**Given instruction**
Copy out all of the lines below word for word, keeping their order and leaving none out.

**Record excerpts**
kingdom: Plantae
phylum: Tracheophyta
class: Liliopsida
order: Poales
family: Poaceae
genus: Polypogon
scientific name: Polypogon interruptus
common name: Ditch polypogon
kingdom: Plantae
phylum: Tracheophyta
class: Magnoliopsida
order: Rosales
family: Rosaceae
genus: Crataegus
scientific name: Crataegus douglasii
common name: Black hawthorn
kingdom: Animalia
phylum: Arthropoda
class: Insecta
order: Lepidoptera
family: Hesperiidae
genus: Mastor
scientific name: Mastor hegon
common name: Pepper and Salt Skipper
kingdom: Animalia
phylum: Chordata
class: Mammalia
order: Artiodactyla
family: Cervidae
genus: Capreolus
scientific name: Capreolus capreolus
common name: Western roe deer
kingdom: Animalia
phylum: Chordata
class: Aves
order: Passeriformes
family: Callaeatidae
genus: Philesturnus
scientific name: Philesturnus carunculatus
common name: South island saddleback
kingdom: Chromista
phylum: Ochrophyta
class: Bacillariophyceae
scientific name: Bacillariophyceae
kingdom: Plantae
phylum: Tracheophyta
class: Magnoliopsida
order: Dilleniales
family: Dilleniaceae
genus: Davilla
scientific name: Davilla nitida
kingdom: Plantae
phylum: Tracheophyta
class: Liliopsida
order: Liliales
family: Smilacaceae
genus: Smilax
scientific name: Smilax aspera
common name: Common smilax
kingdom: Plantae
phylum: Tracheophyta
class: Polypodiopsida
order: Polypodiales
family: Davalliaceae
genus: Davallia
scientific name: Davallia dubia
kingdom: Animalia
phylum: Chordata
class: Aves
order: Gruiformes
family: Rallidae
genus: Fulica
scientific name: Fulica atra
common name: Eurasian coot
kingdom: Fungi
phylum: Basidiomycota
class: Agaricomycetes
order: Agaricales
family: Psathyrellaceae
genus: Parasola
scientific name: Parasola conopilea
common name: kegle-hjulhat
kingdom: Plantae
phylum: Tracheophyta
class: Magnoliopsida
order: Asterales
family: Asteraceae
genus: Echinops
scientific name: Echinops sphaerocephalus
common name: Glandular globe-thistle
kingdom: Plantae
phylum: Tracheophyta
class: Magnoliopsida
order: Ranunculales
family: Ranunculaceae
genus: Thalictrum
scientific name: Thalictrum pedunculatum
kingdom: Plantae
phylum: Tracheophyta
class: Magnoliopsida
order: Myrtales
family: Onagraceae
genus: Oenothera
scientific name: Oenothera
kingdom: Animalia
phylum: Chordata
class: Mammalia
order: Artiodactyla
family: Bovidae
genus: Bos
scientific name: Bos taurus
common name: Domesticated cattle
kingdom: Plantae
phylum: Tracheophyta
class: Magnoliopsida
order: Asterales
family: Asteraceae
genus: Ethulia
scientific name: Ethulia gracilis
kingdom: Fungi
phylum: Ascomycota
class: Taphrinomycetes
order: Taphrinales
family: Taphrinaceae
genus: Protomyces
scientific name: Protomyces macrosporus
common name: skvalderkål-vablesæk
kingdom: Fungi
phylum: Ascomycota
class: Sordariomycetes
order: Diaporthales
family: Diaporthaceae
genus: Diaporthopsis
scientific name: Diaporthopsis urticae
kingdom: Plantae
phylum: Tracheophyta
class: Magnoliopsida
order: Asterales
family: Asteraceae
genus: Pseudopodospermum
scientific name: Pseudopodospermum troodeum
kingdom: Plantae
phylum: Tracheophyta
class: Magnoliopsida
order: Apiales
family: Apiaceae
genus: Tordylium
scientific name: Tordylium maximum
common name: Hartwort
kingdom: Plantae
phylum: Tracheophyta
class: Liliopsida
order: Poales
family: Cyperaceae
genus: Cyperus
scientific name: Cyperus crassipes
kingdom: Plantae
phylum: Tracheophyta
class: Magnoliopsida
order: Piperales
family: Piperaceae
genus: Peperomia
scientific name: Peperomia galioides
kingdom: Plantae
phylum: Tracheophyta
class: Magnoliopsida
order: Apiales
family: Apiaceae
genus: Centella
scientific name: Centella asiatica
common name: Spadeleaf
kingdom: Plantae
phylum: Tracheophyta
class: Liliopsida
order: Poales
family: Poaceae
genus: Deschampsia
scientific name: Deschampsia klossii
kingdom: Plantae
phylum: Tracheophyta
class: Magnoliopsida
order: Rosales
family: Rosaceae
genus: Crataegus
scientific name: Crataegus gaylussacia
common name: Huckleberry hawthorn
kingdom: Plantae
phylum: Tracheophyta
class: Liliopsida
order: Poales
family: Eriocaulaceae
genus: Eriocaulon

**Answer**
kingdom: Plantae
phylum: Tracheophyta
class: Liliopsida
order: Poales
family: Poaceae
genus: Polypogon
scientific name: Polypogon interruptus
common name: Ditch polypogon
kingdom: Plantae
phylum: Tracheophyta
class: Magnoliopsida
order: Rosales
family: Rosaceae
genus: Crataegus
scientific name: Crataegus douglasii
common name: Black hawthorn
kingdom: Animalia
phylum: Arthropoda
class: Insecta
order: Lepidoptera
family: Hesperiidae
genus: Mastor
scientific name: Mastor hegon
common name: Pepper and Salt Skipper
kingdom: Animalia
phylum: Chordata
class: Mammalia
order: Artiodactyla
family: Cervidae
genus: Capreolus
scientific name: Capreolus capreolus
common name: Western roe deer
kingdom: Animalia
phylum: Chordata
class: Aves
order: Passeriformes
family: Callaeatidae
genus: Philesturnus
scientific name: Philesturnus carunculatus
common name: South island saddleback
kingdom: Chromista
phylum: Ochrophyta
class: Bacillariophyceae
scientific name: Bacillariophyceae
kingdom: Plantae
phylum: Tracheophyta
class: Magnoliopsida
order: Dilleniales
family: Dilleniaceae
genus: Davilla
scientific name: Davilla nitida
kingdom: Plantae
phylum: Tracheophyta
class: Liliopsida
order: Liliales
family: Smilacaceae
genus: Smilax
scientific name: Smilax aspera
common name: Common smilax
kingdom: Plantae
phylum: Tracheophyta
class: Polypodiopsida
order: Polypodiales
family: Davalliaceae
genus: Davallia
scientific name: Davallia dubia
kingdom: Animalia
phylum: Chordata
class: Aves
order: Gruiformes
family: Rallidae
genus: Fulica
scientific name: Fulica atra
common name: Eurasian coot
kingdom: Fungi
phylum: Basidiomycota
class: Agaricomycetes
order: Agaricales
family: Psathyrellaceae
genus: Parasola
scientific name: Parasola conopilea
common name: kegle-hjulhat
kingdom: Plantae
phylum: Tracheophyta
class: Magnoliopsida
order: Asterales
family: Asteraceae
genus: Echinops
scientific name: Echinops sphaerocephalus
common name: Glandular globe-thistle
kingdom: Plantae
phylum: Tracheophyta
class: Magnoliopsida
order: Ranunculales
family: Ranunculaceae
genus: Thalictrum
scientific name: Thalictrum pedunculatum
kingdom: Plantae
phylum: Tracheophyta
class: Magnoliopsida
order: Myrtales
family: Onagraceae
genus: Oenothera
scientific name: Oenothera
kingdom: Animalia
phylum: Chordata
class: Mammalia
order: Artiodactyla
family: Bovidae
genus: Bos
scientific name: Bos taurus
common name: Domesticated cattle
kingdom: Plantae
phylum: Tracheophyta
class: Magnoliopsida
order: Asterales
family: Asteraceae
genus: Ethulia
scientific name: Ethulia gracilis
kingdom: Fungi
phylum: Ascomycota
class: Taphrinomycetes
order: Taphrinales
family: Taphrinaceae
genus: Protomyces
scientific name: Protomyces macrosporus
common name: skvalderkål-vablesæk
kingdom: Fungi
phylum: Ascomycota
class: Sordariomycetes
order: Diaporthales
family: Diaporthaceae
genus: Diaporthopsis
scientific name: Diaporthopsis urticae
kingdom: Plantae
phylum: Tracheophyta
class: Magnoliopsida
order: Asterales
family: Asteraceae
genus: Pseudopodospermum
scientific name: Pseudopodospermum troodeum
kingdom: Plantae
phylum: Tracheophyta
class: Magnoliopsida
order: Apiales
family: Apiaceae
genus: Tordylium
scientific name: Tordylium maximum
common name: Hartwort
kingdom: Plantae
phylum: Tracheophyta
class: Liliopsida
order: Poales
family: Cyperaceae
genus: Cyperus
scientific name: Cyperus crassipes
kingdom: Plantae
phylum: Tracheophyta
class: Magnoliopsida
order: Piperales
family: Piperaceae
genus: Peperomia
scientific name: Peperomia galioides
kingdom: Plantae
phylum: Tracheophyta
class: Magnoliopsida
order: Apiales
family: Apiaceae
genus: Centella
scientific name: Centella asiatica
common name: Spadeleaf
kingdom: Plantae
phylum: Tracheophyta
class: Liliopsida
order: Poales
family: Poaceae
genus: Deschampsia
scientific name: Deschampsia klossii
kingdom: Plantae
phylum: Tracheophyta
class: Magnoliopsida
order: Rosales
family: Rosaceae
genus: Crataegus
scientific name: Crataegus gaylussacia
common name: Huckleberry hawthorn
kingdom: Plantae
phylum: Tracheophyta
class: Liliopsida
order: Poales
family: Eriocaulaceae
genus: Eriocaulon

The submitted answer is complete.